Repeat the data that follows, word for word, without the images.

(Saved data entries)
-------------------------

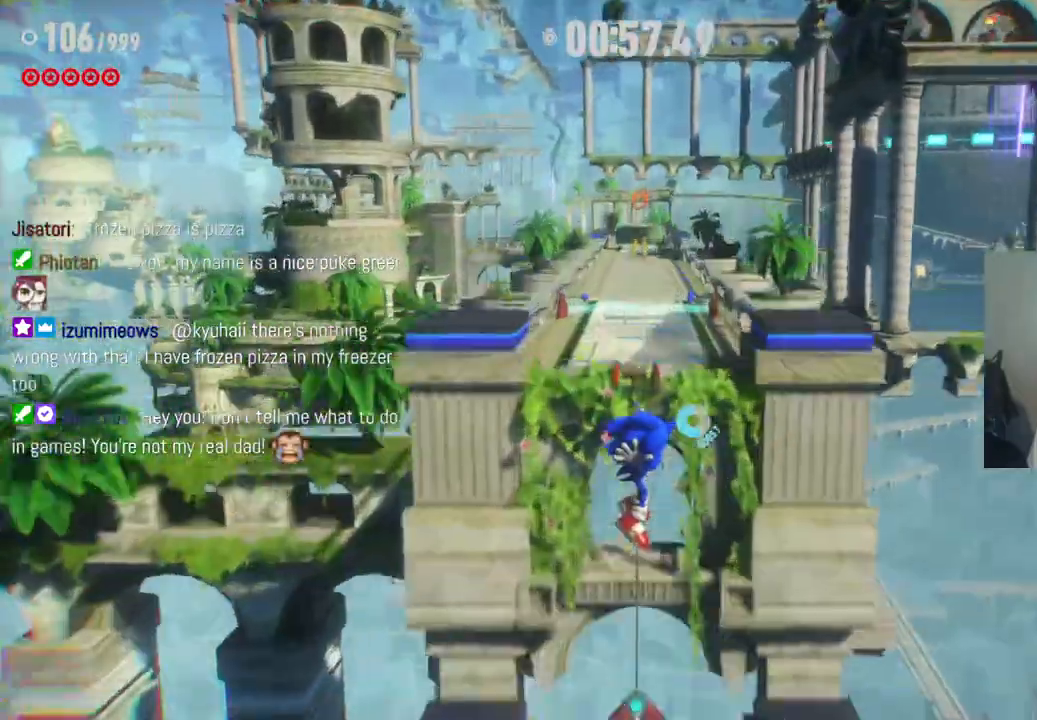
{"buttons": [], "left_stick": "up", "right_stick": "center", "events": [[350, "R2", "up"]]}
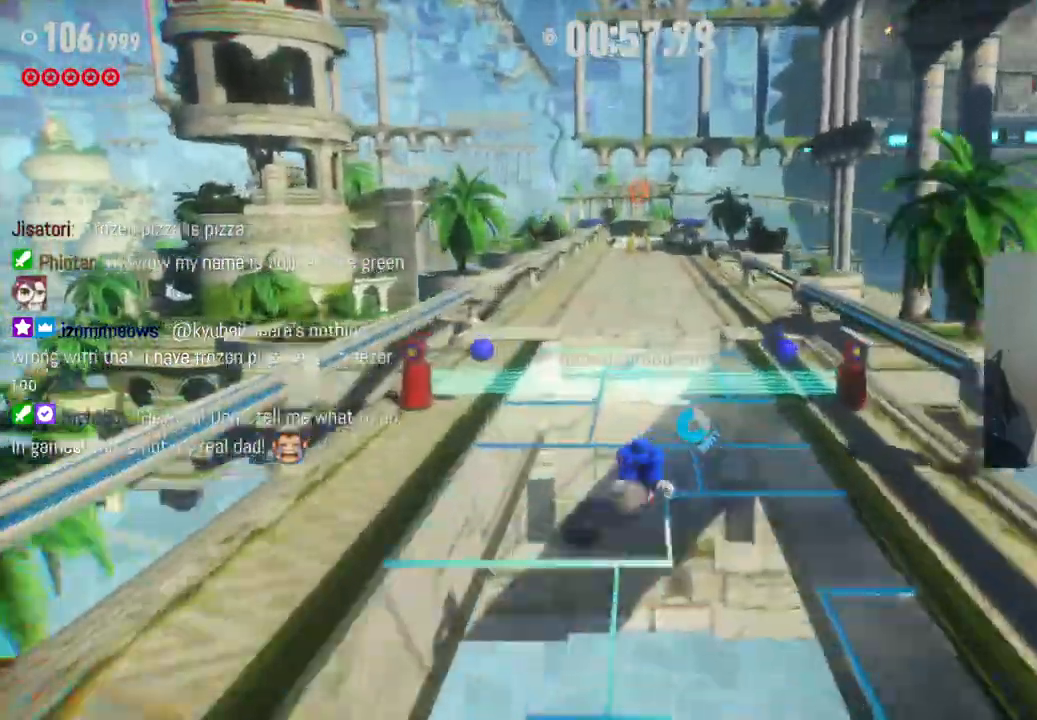
{"buttons": ["R2"], "left_stick": "up", "right_stick": "center", "events": [[33, "R2", "down"]]}
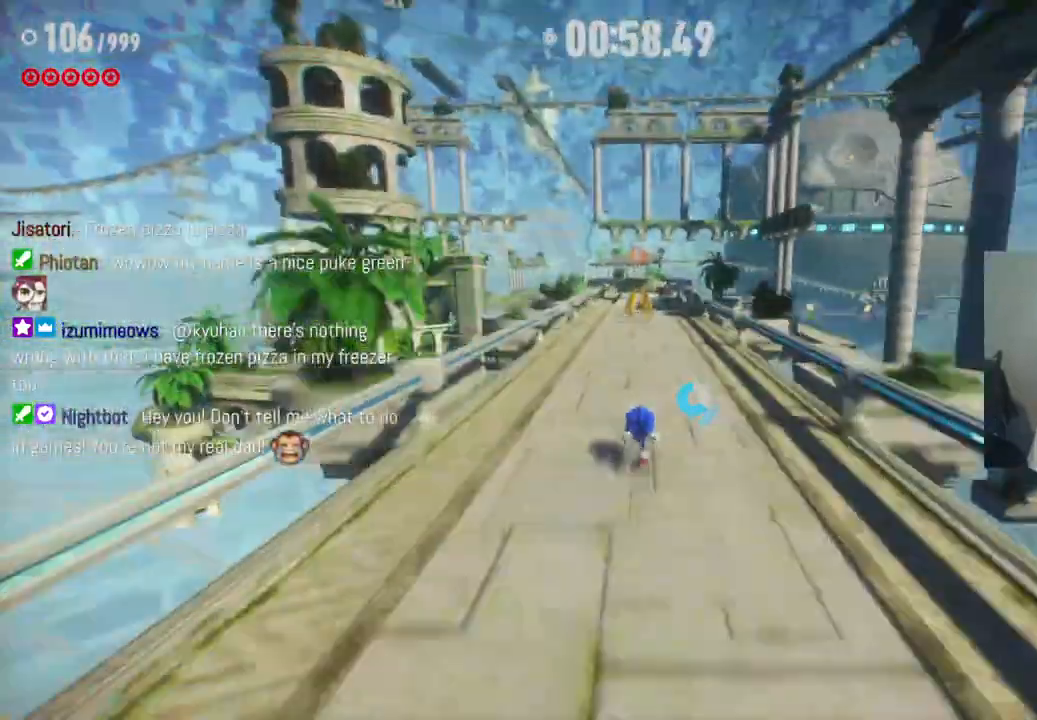
{"buttons": ["R2"], "left_stick": "up", "right_stick": "center", "events": []}
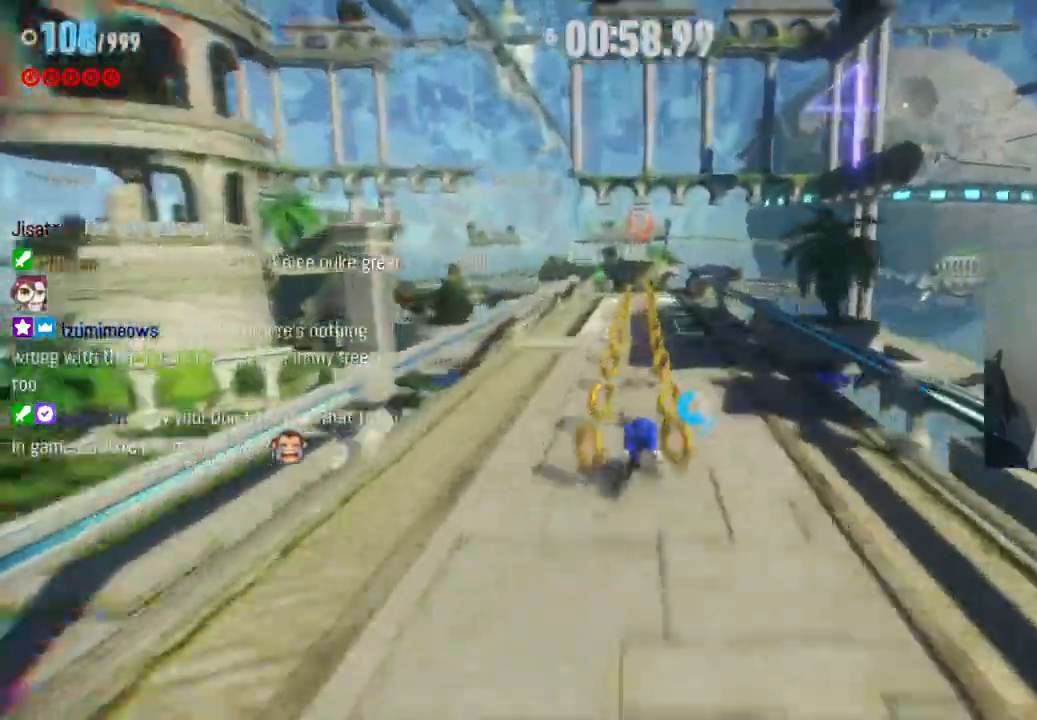
{"buttons": ["R2"], "left_stick": "up", "right_stick": "center", "events": [[117, "R2", "up"], [200, "R2", "down"]]}
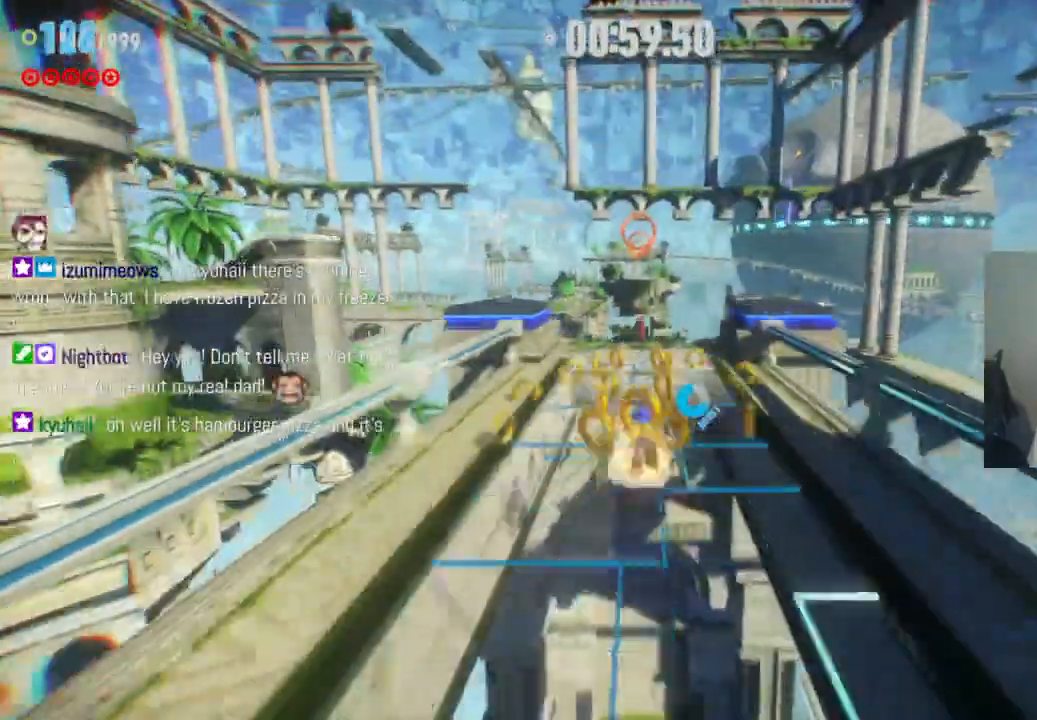
{"buttons": ["A", "R2"], "left_stick": "up", "right_stick": "center", "events": [[217, "A", "down"]]}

-------------------------

- **Answer box**:
{"buttons": [], "left_stick": "up", "right_stick": "center", "events": [[350, "R2", "up"]]}
{"buttons": ["R2"], "left_stick": "up", "right_stick": "center", "events": [[33, "R2", "down"]]}
{"buttons": ["R2"], "left_stick": "up", "right_stick": "center", "events": []}
{"buttons": ["R2"], "left_stick": "up", "right_stick": "center", "events": [[117, "R2", "up"], [200, "R2", "down"]]}
{"buttons": ["A", "R2"], "left_stick": "up", "right_stick": "center", "events": [[217, "A", "down"]]}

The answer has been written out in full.